Six personnes ont été tuées par cette frappe aérienne, tous des patients et leurs proches, et 17 personnes ont été blessées, dont trois membres du personnel du centre de santé. Le bilan aurait pu être bien plus lourd si l’équipe de vaccination, qui menait des activités de sensibilisation auprès de la population dans un des villages alentour, avait été au centre ce jour-là.

Les blessés ont été pris en charge à l’hôpital de référence de Qunaya, soutenu par MSF. Craignant que l’hôpital soit à son tour bombardé, l’équipe médicale a décidé de réduire ses services, et renvoyé les patients stables chez eux.

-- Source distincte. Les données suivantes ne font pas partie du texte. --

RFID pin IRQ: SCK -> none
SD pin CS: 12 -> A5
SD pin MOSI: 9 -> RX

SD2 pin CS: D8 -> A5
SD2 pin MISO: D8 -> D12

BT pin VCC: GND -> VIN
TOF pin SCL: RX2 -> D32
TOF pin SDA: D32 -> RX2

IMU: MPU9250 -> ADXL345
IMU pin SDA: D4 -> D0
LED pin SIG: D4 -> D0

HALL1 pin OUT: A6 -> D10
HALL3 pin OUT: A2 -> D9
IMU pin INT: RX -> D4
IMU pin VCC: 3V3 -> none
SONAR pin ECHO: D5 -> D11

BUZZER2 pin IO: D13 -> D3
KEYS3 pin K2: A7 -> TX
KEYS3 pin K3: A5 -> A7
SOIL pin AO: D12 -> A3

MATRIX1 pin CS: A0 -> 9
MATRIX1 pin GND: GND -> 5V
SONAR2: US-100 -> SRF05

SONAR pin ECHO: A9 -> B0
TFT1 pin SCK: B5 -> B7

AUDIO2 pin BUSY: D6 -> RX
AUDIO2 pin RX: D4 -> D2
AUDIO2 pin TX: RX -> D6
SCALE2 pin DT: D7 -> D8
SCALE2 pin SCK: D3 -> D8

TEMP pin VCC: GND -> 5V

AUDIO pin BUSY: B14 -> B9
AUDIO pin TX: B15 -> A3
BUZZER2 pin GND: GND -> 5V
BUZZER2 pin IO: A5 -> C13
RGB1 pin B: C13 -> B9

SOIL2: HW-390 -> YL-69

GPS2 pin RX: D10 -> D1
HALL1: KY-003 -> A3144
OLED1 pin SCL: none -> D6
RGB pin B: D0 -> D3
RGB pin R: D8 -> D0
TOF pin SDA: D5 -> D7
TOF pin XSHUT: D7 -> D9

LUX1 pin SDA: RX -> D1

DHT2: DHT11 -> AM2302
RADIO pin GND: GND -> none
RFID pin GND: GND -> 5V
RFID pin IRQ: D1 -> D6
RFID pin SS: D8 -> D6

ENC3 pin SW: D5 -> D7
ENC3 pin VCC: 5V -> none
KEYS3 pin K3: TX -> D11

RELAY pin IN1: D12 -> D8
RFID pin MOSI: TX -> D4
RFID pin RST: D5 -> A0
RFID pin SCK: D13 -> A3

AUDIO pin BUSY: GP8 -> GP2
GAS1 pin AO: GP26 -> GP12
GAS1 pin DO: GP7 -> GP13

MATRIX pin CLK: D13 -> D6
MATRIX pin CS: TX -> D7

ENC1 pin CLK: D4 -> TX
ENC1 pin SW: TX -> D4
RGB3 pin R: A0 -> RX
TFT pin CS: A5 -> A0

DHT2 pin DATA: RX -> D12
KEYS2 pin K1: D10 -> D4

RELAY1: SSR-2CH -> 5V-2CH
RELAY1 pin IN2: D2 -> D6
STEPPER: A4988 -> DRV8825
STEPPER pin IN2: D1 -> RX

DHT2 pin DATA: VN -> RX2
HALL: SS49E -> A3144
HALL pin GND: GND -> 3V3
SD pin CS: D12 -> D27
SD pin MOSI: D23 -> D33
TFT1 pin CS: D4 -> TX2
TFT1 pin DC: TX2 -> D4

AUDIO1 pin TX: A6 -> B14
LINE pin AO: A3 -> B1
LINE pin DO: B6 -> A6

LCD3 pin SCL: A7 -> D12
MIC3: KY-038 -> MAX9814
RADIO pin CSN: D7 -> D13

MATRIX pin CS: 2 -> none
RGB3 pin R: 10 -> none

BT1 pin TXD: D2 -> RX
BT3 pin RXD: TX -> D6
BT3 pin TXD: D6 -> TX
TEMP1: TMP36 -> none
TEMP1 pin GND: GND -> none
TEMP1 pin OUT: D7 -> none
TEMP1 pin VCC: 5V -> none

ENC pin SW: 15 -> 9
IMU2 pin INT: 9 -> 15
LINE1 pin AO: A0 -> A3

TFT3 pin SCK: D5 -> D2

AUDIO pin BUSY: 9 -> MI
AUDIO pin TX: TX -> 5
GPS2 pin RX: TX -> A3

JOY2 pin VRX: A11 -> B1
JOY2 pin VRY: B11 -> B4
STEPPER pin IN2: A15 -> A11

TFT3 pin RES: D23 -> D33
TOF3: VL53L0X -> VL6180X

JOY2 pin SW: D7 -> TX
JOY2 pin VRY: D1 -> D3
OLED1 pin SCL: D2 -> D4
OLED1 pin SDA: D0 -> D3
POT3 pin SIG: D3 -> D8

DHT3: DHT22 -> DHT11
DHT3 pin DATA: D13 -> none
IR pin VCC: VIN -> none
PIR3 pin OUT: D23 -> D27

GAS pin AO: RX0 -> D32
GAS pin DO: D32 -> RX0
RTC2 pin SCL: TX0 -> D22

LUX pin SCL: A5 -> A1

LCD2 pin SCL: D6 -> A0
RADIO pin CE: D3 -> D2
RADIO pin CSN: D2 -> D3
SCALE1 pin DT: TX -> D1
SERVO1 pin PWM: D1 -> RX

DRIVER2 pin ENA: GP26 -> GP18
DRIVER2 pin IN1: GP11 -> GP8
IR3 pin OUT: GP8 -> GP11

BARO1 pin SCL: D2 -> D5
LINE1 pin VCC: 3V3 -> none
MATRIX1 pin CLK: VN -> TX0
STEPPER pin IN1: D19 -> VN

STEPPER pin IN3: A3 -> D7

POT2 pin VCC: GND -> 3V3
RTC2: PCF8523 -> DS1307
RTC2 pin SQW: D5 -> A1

Ne reste sur place qu’une équipe réduite afin de continuer à gérer le service des urgences et la salle d’opération.

Le bombardement des structures de santé a un effet domino dramatique : un nombre croissant de personnes a besoin de prise en charge médicale, mais il reste de moins en moins de structures de santé, et celles qui restent fonctionnelles sont en général dépassées. Les consultations sont alors conduites à la hâte, le risque d’erreurs de diagnostics augmente, les options de référencement pour les cas les plus critiques sont davantage difficiles à envisager, et parfois même impossibles.

Notre équipe médicale, qui fait des consultations dans les camps de déplacés, rencontre des personnes démunies, à la recherche d’abri pour se protéger du froid, rassemblées sous des tentes, ayant parfois parcouru des dizaines de kilomètres pieds nus, pour fuir les combats ou le risque de bombardements. Les problèmes de santé les plus courants que nos équipes constatent sont les infections des voies respiratoires et les maladies chroniques, comme le diabète ou l’hypertension. Les besoins de santé sont loin d’être couverts : aujourd’hui, dans le nord du gouvernorat d’Idlib, nombreux sont ceux qui n’ont pas la possibilité de voir un infirmier ou un médecin.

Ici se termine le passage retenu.